** What the exercise asks **
Report each line of the data below in which "anchor" appears.

** Exercise data **
● ● ● ● ●

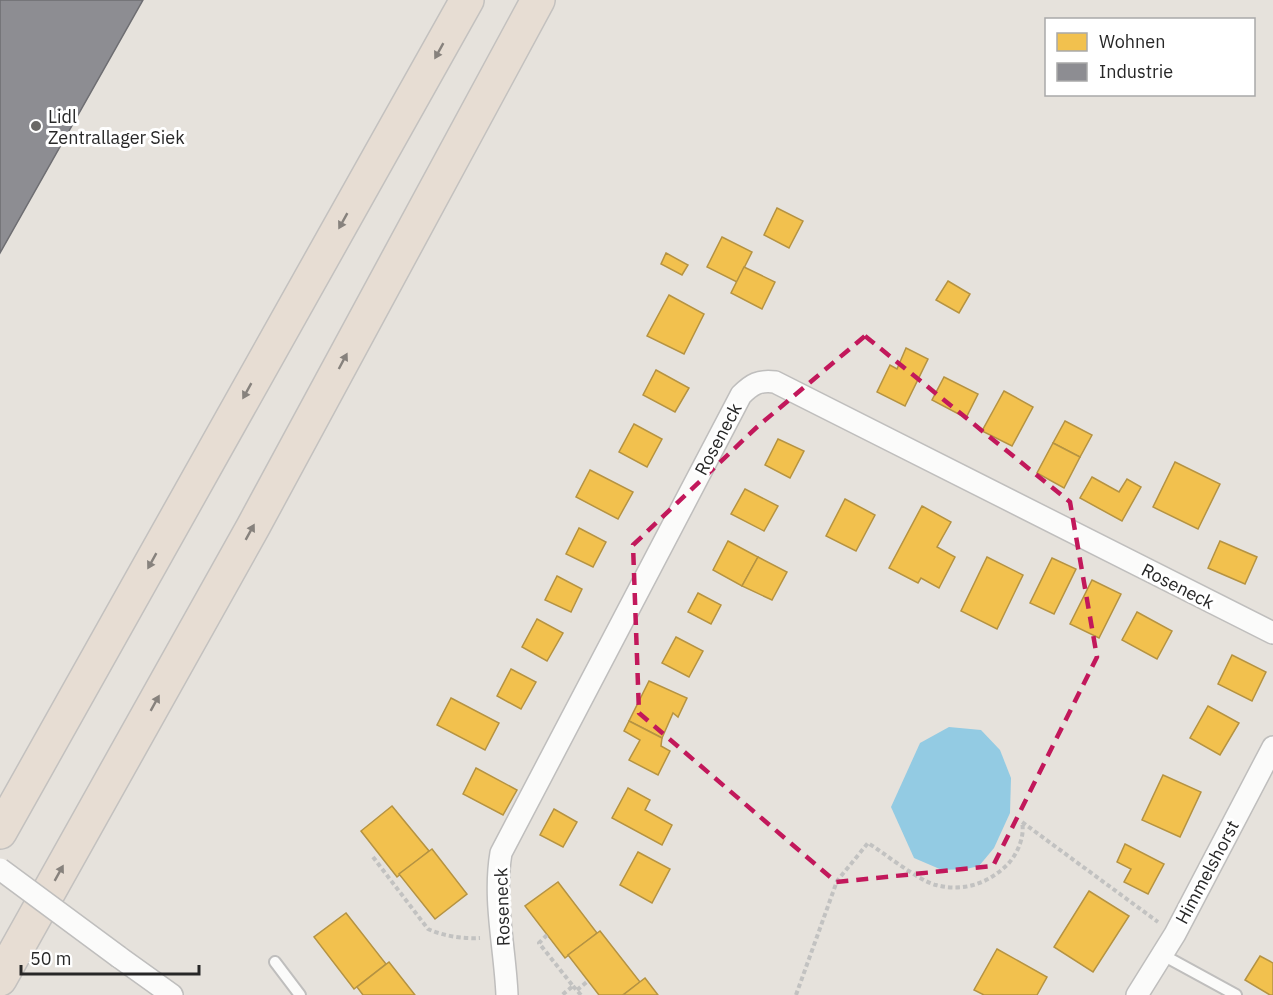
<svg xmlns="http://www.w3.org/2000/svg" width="1273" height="995" font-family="'IBM Plex Sans',sans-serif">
<rect width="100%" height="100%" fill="#e6e2dc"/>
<path fill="#93cbe3" d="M949,727L981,730L1000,750L1011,778L1010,813L994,848L979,866L966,869L942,870L914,858L891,807L920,743Z"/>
<g fill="#f2c14e" stroke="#b59342" stroke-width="1.5">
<path d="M777,208L803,221L789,248L764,235Z"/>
<path d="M722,237L752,252L737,282L707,267Z"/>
<path d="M666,253L688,265L682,275L661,264Z"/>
<path d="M744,267L775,282L762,309L731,293Z"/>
<path d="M948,281L970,294L959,313L936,300Z"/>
<path d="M669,295L704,314L684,354L647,336Z"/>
<path d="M906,348L928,359L905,406L877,392L890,365L897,369Z"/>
<path d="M656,370L689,388L675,412L643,395Z"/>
<path d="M944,377L978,394L966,418L932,400Z"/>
<path d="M1004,391L1033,407L1012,446L982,431Z"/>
<path d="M1065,421L1092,435L1080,457L1053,443Z"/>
<path d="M634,424L662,439L647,467L619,452Z"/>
<path d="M778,439L804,451L790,478L765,465Z"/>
<path d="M1053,443L1080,457L1064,488L1037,473Z"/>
<path d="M1175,462L1220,484L1198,529L1153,507Z"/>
<path d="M590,470L633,492L618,519L576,497Z"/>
<path d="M1092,477L1119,492L1127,479L1141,487L1122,521L1080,498Z"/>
<path d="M745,489L778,506L764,531L731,514Z"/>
<path d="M845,499L875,515L856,551L826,536Z"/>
<path d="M922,506L951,522L937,547L955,557L939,588L921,578L918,583L889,568Z"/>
<path d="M579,528L606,542L593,567L566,554Z"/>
<path d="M728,541L758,557L742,586L713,570Z"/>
<path d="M1220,541L1257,557L1245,584L1208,568Z"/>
<path d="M758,557L787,572L772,600L742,586Z"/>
<path d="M987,557L1023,575L997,629L961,611Z"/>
<path d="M1052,558L1076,569L1054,614L1030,603Z"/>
<path d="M557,576L582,589L571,612L545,600Z"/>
<path d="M1092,580L1121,594L1099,638L1070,624Z"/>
<path d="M698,593L721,605L711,624L688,612Z"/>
<path d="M1137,612L1172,631L1157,659L1122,640Z"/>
<path d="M537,619L563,633L547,661L522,647Z"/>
<path d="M676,637L703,651L689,677L662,663Z"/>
<path d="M1232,655L1266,672L1252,701L1218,684Z"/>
<path d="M511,669L536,682L521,709L497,696Z"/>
<path d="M649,681L687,698L678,717L673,713L662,738L629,721Z"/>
<path d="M451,698L499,723L485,750L437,725Z"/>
<path d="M1208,706L1239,723L1220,755L1190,738Z"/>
<path d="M629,721L662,738L661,746L670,751L658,775L629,760L640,740L624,731Z"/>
<path d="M476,768L517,790L503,815L463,794Z"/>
<path d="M1163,775L1201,792L1180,837L1142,820Z"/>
<path d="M628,788L650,800L645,810L672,825L662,845L612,818Z"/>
<path d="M392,806L429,851L397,877L361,831Z"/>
<path d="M554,809L577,822L563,847L540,835Z"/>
<path d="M1125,844L1164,864L1148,894L1124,882L1131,869L1117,862Z"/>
<path d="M432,849L467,894L435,919L399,874Z"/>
<path d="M638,852L670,869L652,903L620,885Z"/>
<path d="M558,882L597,933L565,958L525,906Z"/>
<path d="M1089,891L1129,916L1093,972L1054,947Z"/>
<path d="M346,913L386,964L354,989L314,937Z"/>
<path d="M600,931L640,982L623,995H599L568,955Z"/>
<path d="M997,949L1047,977L1037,995H984L974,990Z"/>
<path d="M1260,956L1273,963V995H1270L1245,980Z"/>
<path d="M389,962L415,995H363L357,987Z"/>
<path d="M645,978L658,995H623Z"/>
</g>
<path fill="#8d8d92" stroke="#6e6e72" stroke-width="1.5" d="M0,0H143L0,253Z"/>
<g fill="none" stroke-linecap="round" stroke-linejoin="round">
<g stroke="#bfbebd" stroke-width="14">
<g id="service">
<path d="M1161,954L1236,995"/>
<path d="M275,962L300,995"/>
</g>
</g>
<g stroke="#bfbebd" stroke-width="24">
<g id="minor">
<path d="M119,957L172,995"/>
<path d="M507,995C505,948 493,900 501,853L741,395C752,384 759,380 775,382L1273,633"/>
<path d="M1137,995L1175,934L1273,747"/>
</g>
</g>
<g stroke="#c3c1bf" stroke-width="36">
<g id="motorway">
<path d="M0,832L467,0"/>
<path d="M0,979L253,527L538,0"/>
</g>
</g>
<g stroke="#c2c2c1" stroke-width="4" stroke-dasharray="4.5 3" stroke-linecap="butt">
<path d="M373,857L428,929C443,936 464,939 480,938"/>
<path d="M547,935L539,943L573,986L562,995"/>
<path d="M573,986L581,995"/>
<path d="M577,990L588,981"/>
<path d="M796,995L837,881L868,843C884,853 919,881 936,885C963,892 988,884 1008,864C1018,853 1025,836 1022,822L1158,922"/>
</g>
<use href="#service" stroke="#fbfbfa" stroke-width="10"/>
<use href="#minor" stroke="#fbfbfa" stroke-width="21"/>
<use href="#motorway" stroke="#e7ddd3" stroke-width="33"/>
<g stroke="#bfbebd" stroke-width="24" stroke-linecap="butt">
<path id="minor-bridge" d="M0,869L119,957"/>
</g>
<use href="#minor-bridge" stroke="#fbfbfa" stroke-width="21"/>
</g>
<defs><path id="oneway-solid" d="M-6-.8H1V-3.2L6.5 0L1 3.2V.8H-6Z" transform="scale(1.5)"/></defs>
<g fill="#87827d">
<use href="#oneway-solid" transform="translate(439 51) rotate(119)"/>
<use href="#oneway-solid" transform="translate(343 221) rotate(119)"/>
<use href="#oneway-solid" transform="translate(343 361) rotate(-62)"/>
<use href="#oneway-solid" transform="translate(247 391) rotate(119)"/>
<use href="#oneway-solid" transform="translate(250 532) rotate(-61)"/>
<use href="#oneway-solid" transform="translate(152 561) rotate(119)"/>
<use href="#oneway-solid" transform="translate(155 703) rotate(-61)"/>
<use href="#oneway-solid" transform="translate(59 873) rotate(-61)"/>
</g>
<path fill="none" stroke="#c2185b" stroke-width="4.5" stroke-dasharray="12 8" stroke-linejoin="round" d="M865,336L1070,502L1097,657L993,866L836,882L639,713L633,545L757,427Z"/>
<circle fill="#6a6866" stroke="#fff" stroke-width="2" cx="36" cy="126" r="6"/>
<g text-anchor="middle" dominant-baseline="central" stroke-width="6" stroke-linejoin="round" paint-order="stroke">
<g font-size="18" fill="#272727" stroke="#fff" text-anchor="start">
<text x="48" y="116">Lidl<tspan x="48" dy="21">Zentrallager Siek</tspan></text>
</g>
<g font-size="18" fill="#272727" stroke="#fff">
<text transform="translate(718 439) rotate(-62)">Roseneck</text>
<text transform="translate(1178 586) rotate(27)">Roseneck</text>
<text transform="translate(1207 872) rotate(-62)">Himmelshorst</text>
<text transform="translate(502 907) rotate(-92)">Roseneck</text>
</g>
</g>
<rect x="1045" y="18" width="210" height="78" fill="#ffffff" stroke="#a9a9a9" stroke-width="1.5"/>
<rect x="1057" y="33" width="30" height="18" fill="#f2c14e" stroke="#a9a9a9" stroke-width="1.5"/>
<text x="1099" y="48" font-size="18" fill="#272727">Wohnen</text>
<rect x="1057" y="63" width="30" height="18" fill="#8d8d92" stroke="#a9a9a9" stroke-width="1.5"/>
<text x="1099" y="78" font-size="18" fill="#272727">Industrie</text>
<path d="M21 965v9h178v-9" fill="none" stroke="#272727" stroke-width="3"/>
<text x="30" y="965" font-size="18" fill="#272727" stroke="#ffffff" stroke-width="4.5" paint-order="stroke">50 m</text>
</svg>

● ● ● ● ●

** Expected answer **
<g text-anchor="middle" dominant-baseline="central" stroke-width="6" stroke-linejoin="round" paint-order="stroke">
<g font-size="18" fill="#272727" stroke="#fff" text-anchor="start">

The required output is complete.